“I have seen 11 bodies brought to the base camp, we have been told to expect three more,” Lakpa Sherpa from the non-profit Himalayan Rescue Association told a news agency by telephone from Everest basecamp.
Meanwhile, an expert has termed this accident as the “most deadly” in mountain’s history.
The previous record was in 1996 when eight people from an expedition died in a tragedy immortalised in the best-selling book “Into Thin Air”, said Kathmandu-based Elizabeth Hawley, who runs the Himalayan Database and is regarded as the leading authority on Himalayan mountaineering.
The avalanche occurred at around 6:45 am (0100 GMT) at an altitude of about 5,800 metres (19,000 feet) in an area known as the “popcorn field”, which lies on the route into the treacherous Khumbu icefall, Sherpa said.
Tourism Ministry spokesman, Mohan Krishna Sapkota, said the climbers were all Nepalese and were preparing the route to the summit ahead of the summer climbing season which kicks off later this month.
“The sherpa guides were carrying up equipment and other necessities for climbers, when the disaster happened,” said Sapkota.

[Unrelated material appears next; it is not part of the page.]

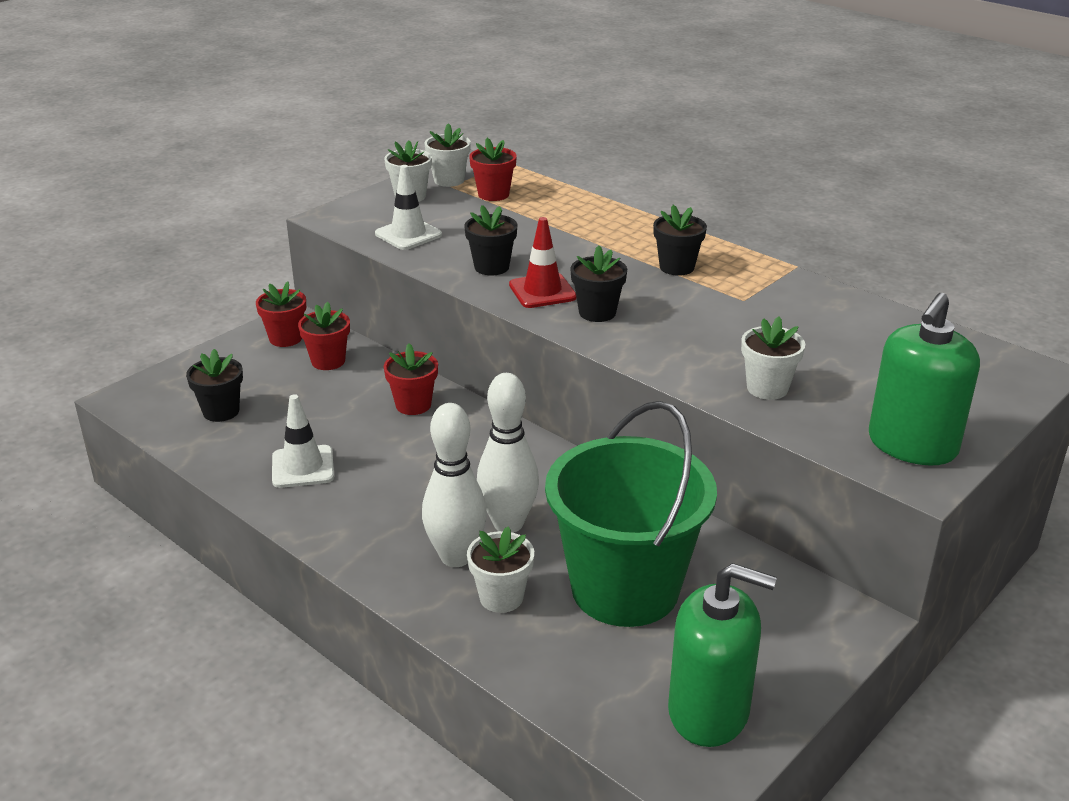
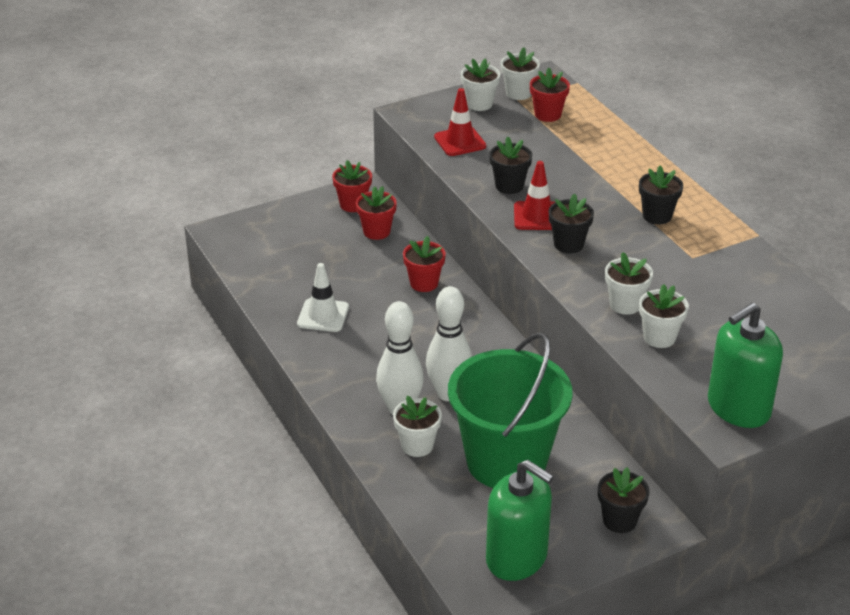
camera: 20 degrees right, 5 degrees up
black flower pot [186,349,243,422] -> black flower pot moved to [598,467,650,533]
white traffic cone [375,165,442,250] -> red traffic cone [434,88,486,156]
none -> white flower pot [605,252,653,315]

Another Tourism Ministry official said three rescue helicopters had been deployed to scour the site and airlift the injured to safety.
Hundreds of climbers, their guides and support guides had gathered at the base camp, gearing up for their final attempt to scale the 8,850-meter (29,035-foot) peak early next month when weather conditions get favourable. They have been setting up their camps at higher altitudes and guides fixing routes and ropes on the slopes ahead of the final ascend to the summit in May.

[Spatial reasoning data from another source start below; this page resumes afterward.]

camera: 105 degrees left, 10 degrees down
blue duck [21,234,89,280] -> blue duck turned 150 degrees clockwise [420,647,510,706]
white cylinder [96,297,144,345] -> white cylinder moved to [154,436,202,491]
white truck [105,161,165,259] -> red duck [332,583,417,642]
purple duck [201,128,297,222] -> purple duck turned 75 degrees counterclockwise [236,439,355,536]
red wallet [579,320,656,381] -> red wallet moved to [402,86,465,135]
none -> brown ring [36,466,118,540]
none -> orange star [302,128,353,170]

As soon as the avalanche hit, rescuers and fellow climbers rushed to help.
More than 300 people have died on Everest since the first successful summit by Sir Edmund Hillary and Tenzing Norgay in 1953.

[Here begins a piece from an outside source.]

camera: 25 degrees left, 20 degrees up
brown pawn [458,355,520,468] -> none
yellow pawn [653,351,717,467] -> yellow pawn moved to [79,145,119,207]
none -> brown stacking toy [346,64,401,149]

Every summer, hundreds of climbers from around the world attempt to scale peaks in the Himalayas when weather conditions are at their best.
Nepal is home to eight of the world’s 14 peaks over 8,000 metres.
As concerns of overcrowding on the “roof of the world” have grown, Nepal had earlier announced several steps this year to better manage the flow of climbers, minimise congestion and speed up rescue operations. The preparations included the dispatch of officials and security personnel to the base camp located at 5,300 meters (17,380 feet), where they would stay throughout the spring climbing season that ends in May.
Nepal’s government also announced plans to double the number of climbing ropes on congested ice walls near the summit of Everest.